Cautionary note on forward-looking statements
Certain statements and illustrations contained herein are forward-looking. These statements and illustrations provide current expectations of future events based on certain assumptions and include any statement that does not directly relate to a historical fact or current fact. Forward-looking statements typically are identified by words or phrases such as “anticipate“, “assume“, “believe“, “continue“, “estimate“, “expect“, “foresee“, “intend“, “may increase“ and “may fluctuate“ and similar expressions or by future or conditional verbs such as “will“, “should“, “would“ and “could“. These forward-looking statements involve known and unknown risks, uncertainties and other factors, which may cause Swiss Re’s actual results, performance, achievements or prospects to be materially different from any future results, performance, achievements or prospects expressed or implied by such statements.

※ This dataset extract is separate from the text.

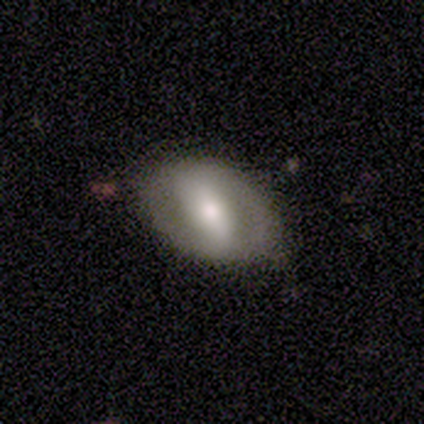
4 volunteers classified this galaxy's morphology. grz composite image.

Such factors include, among others:
- the direct and indirect impact of the continuing deterioration in the financial markets and the efficacy of efforts to strengthen financial institutions and stabilise the credit markets and the broader financial system;
- changes in global economic conditions and the effects of the global economic downturn;
- the occurrence of other unanticipated market developments or trends;
- Swiss Re’s ability to maintain sufficient liquidity and access to capital markets, including sufficient liquidity to cover potential recapture of reinsurance agreements, early calls of debt or debt like arrangements and collateral calls under derivative contracts due to actual or perceived deterioration of Swiss Re’s financial strength;
- the effect of market conditions, including the global equity and credit markets, and the level and volatility of equity prices, interest rates, credit spreads, currency values and other market indices, on Swiss Re’s investment assets;
- changes in Swiss Re’s investment result as a result of changes in its investment policy or the changed composition of Swiss Re’s investment assets, and the impact of the timing of any such changes relative to changes in market conditions;
- uncertainties in valuing credit default swaps and other credit-related instruments;
- possible inability to realise amounts on sales of securities on Swiss Re’s balance sheet equivalent to its mark-to-market values recorded for accounting purposes;
- the outcome of tax audits, the ability to realise tax loss carry forwards and the ability to realise deferred tax assets (including by reason of the mix of earnings in a jurisdiction or deemed change of control), which could negatively impact future earnings;
- the possibility that Swiss Re’s hedging arrangements may not be effective;
- the lowering or loss of one of the financial strength or other ratings of one or more companies in the Group;
- risks associated with implementing Swiss Re’s business strategies;
- the cyclicality of the reinsurance industry;
- uncertainties in estimating reserves;
- the frequency, severity and development of insured claim events;
- acts of terrorism and acts of war;
These factors are not exhaustive. We operate in a continually changing environment and new risks emerge continually. Readers are cautioned not to place undue reliance on forward-looking statements. We undertake no obligation to publicly revise or update any forward-looking statements, whether as a result of new information, future events or otherwise.